Directions: Down to the last line, restate the records word for word, but not the pictures.

[Plain-text document sources]
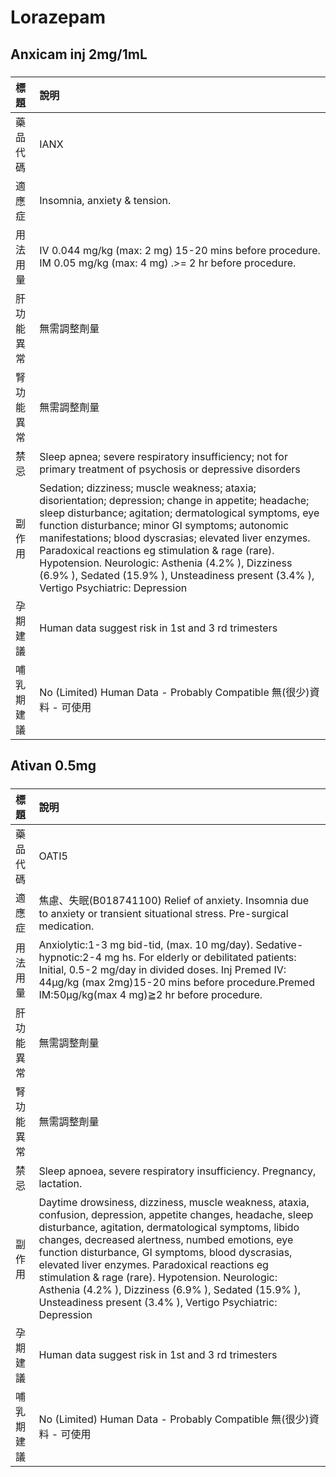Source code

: # Lorazepam

## Anxicam inj 2mg/1mL

##### 

| 標題       | 說明                                                                                                                                                                                                                                                                                                                                                                                                                                                                              |
|:-----------|:----------------------------------------------------------------------------------------------------------------------------------------------------------------------------------------------------------------------------------------------------------------------------------------------------------------------------------------------------------------------------------------------------------------------------------------------------------------------------------|
| 藥品代碼   | IANX                                                                                                                                                                                                                                                                                                                                                                                                                                                                              |
| 適應症     | Insomnia, anxiety & tension.                                                                                                                                                                                                                                                                                                                                                                                                                                                      |
| 用法用量   | IV 0.044 mg/kg (max: 2 mg) 15-20 mins before procedure. IM 0.05 mg/kg (max: 4 mg) .>= 2 hr before procedure.                                                                                                                                                                                                                                                                                                                                                                      |
| 肝功能異常 | 無需調整劑量                                                                                                                                                                                                                                                                                                                                                                                                                                                                      |
| 腎功能異常 | 無需調整劑量                                                                                                                                                                                                                                                                                                                                                                                                                                                                      |
| 禁忌       | Sleep apnea; severe respiratory insufficiency; not for primary treatment of psychosis or depressive disorders                                                                                                                                                                                                                                                                                                                                                                     |
| 副作用     | Sedation; dizziness; muscle weakness; ataxia; disorientation; depression; change in appetite; headache; sleep disturbance; agitation; dermatological symptoms, eye function disturbance; minor GI symptoms; autonomic manifestations; blood dyscrasias; elevated liver enzymes. Paradoxical reactions eg stimulation & rage (rare). Hypotension. Neurologic: Asthenia (4.2% ), Dizziness (6.9% ), Sedated (15.9% ), Unsteadiness present (3.4% ), Vertigo Psychiatric: Depression |
| 孕期建議   | Human data suggest risk in 1st and 3 rd trimesters                                                                                                                                                                                                                                                                                                                                                                                                                                |
| 哺乳期建議 | No (Limited) Human Data - Probably Compatible 無(很少)資料 - 可使用                                                                                                                                                                                                                                                                                                                                                                                                               |

## Ativan 0.5mg

##### 

| 標題       | 說明                                                                                                                                                                                                                                                                                                                                                                                                                                                                                                       |
|:-----------|:-----------------------------------------------------------------------------------------------------------------------------------------------------------------------------------------------------------------------------------------------------------------------------------------------------------------------------------------------------------------------------------------------------------------------------------------------------------------------------------------------------------|
| 藥品代碼   | OATI5                                                                                                                                                                                                                                                                                                                                                                                                                                                                                                      |
| 適應症     | 焦慮、失眠(B018741100) Relief of anxiety. Insomnia due to anxiety or transient situational stress. Pre-surgical medication.                                                                                                                                                                                                                                                                                                                                                                                |
| 用法用量   | Anxiolytic:1-3 mg bid-tid, (max. 10 mg/day). Sedative-hypnotic:2-4 mg hs. For elderly or debilitated patients: Initial, 0.5-2 mg/day in divided doses. Inj Premed IV: 44μg/kg (max 2mg)15-20 mins before procedure.Premed IM:50μg/kg(max 4 mg)≧2 hr before procedure.                                                                                                                                                                                                                                      |
| 肝功能異常 | 無需調整劑量                                                                                                                                                                                                                                                                                                                                                                                                                                                                                               |
| 腎功能異常 | 無需調整劑量                                                                                                                                                                                                                                                                                                                                                                                                                                                                                               |
| 禁忌       | Sleep apnoea, severe respiratory insufficiency. Pregnancy, lactation.                                                                                                                                                                                                                                                                                                                                                                                                                                      |
| 副作用     | Daytime drowsiness, dizziness, muscle weakness, ataxia, confusion, depression, appetite changes, headache, sleep disturbance, agitation, dermatological symptoms, libido changes, decreased alertness, numbed emotions, eye function disturbance, GI symptoms, blood dyscrasias, elevated liver enzymes. Paradoxical reactions eg stimulation & rage (rare). Hypotension. Neurologic: Asthenia (4.2% ), Dizziness (6.9% ), Sedated (15.9% ), Unsteadiness present (3.4% ), Vertigo Psychiatric: Depression |
| 孕期建議   | Human data suggest risk in 1st and 3 rd trimesters                                                                                                                                                                                                                                                                                                                                                                                                                                                         |
| 哺乳期建議 | No (Limited) Human Data - Probably Compatible 無(很少)資料 - 可使用                                                                                                                                                                                                                                                                                                                                                                                                                                        |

Task solution:
Source code

: # Lorazepam

## Anxicam inj 2mg/1mL

##### 

| 標題       | 說明                                                                                                                                                                                                                                                                                                                                                                                                                                                                              |
|:-----------|:----------------------------------------------------------------------------------------------------------------------------------------------------------------------------------------------------------------------------------------------------------------------------------------------------------------------------------------------------------------------------------------------------------------------------------------------------------------------------------|
| 藥品代碼   | IANX                                                                                                                                                                                                                                                                                                                                                                                                                                                                              |
| 適應症     | Insomnia, anxiety & tension.                                                                                                                                                                                                                                                                                                                                                                                                                                                      |
| 用法用量   | IV 0.044 mg/kg (max: 2 mg) 15-20 mins before procedure. IM 0.05 mg/kg (max: 4 mg) .>= 2 hr before procedure.                                                                                                                                                                                                                                                                                                                                                                      |
| 肝功能異常 | 無需調整劑量                                                                                                                                                                                                                                                                                                                                                                                                                                                                      |
| 腎功能異常 | 無需調整劑量                                                                                                                                                                                                                                                                                                                                                                                                                                                                      |
| 禁忌       | Sleep apnea; severe respiratory insufficiency; not for primary treatment of psychosis or depressive disorders                                                                                                                                                                                                                                                                                                                                                                     |
| 副作用     | Sedation; dizziness; muscle weakness; ataxia; disorientation; depression; change in appetite; headache; sleep disturbance; agitation; dermatological symptoms, eye function disturbance; minor GI symptoms; autonomic manifestations; blood dyscrasias; elevated liver enzymes. Paradoxical reactions eg stimulation & rage (rare). Hypotension. Neurologic: Asthenia (4.2% ), Dizziness (6.9% ), Sedated (15.9% ), Unsteadiness present (3.4% ), Vertigo Psychiatric: Depression |
| 孕期建議   | Human data suggest risk in 1st and 3 rd trimesters                                                                                                                                                                                                                                                                                                                                                                                                                                |
| 哺乳期建議 | No (Limited) Human Data - Probably Compatible 無(很少)資料 - 可使用                                                                                                                                                                                                                                                                                                                                                                                                               |

## Ativan 0.5mg

##### 

| 標題       | 說明                                                                                                                                                                                                                                                                                                                                                                                                                                                                                                       |
|:-----------|:-----------------------------------------------------------------------------------------------------------------------------------------------------------------------------------------------------------------------------------------------------------------------------------------------------------------------------------------------------------------------------------------------------------------------------------------------------------------------------------------------------------|
| 藥品代碼   | OATI5                                                                                                                                                                                                                                                                                                                                                                                                                                                                                                      |
| 適應症     | 焦慮、失眠(B018741100) Relief of anxiety. Insomnia due to anxiety or transient situational stress. Pre-surgical medication.                                                                                                                                                                                                                                                                                                                                                                                |
| 用法用量   | Anxiolytic:1-3 mg bid-tid, (max. 10 mg/day). Sedative-hypnotic:2-4 mg hs. For elderly or debilitated patients: Initial, 0.5-2 mg/day in divided doses. Inj Premed IV: 44μg/kg (max 2mg)15-20 mins before procedure.Premed IM:50μg/kg(max 4 mg)≧2 hr before procedure.                                                                                                                                                                                                                                      |
| 肝功能異常 | 無需調整劑量                                                                                                                                                                                                                                                                                                                                                                                                                                                                                               |
| 腎功能異常 | 無需調整劑量                                                                                                                                                                                                                                                                                                                                                                                                                                                                                               |
| 禁忌       | Sleep apnoea, severe respiratory insufficiency. Pregnancy, lactation.                                                                                                                                                                                                                                                                                                                                                                                                                                      |
| 副作用     | Daytime drowsiness, dizziness, muscle weakness, ataxia, confusion, depression, appetite changes, headache, sleep disturbance, agitation, dermatological symptoms, libido changes, decreased alertness, numbed emotions, eye function disturbance, GI symptoms, blood dyscrasias, elevated liver enzymes. Paradoxical reactions eg stimulation & rage (rare). Hypotension. Neurologic: Asthenia (4.2% ), Dizziness (6.9% ), Sedated (15.9% ), Unsteadiness present (3.4% ), Vertigo Psychiatric: Depression |
| 孕期建議   | Human data suggest risk in 1st and 3 rd trimesters                                                                                                                                                                                                                                                                                                                                                                                                                                                         |
| 哺乳期建議 | No (Limited) Human Data - Probably Compatible 無(很少)資料 - 可使用                                                                                                                                                                                                                                                                                                                                                                                                                                        |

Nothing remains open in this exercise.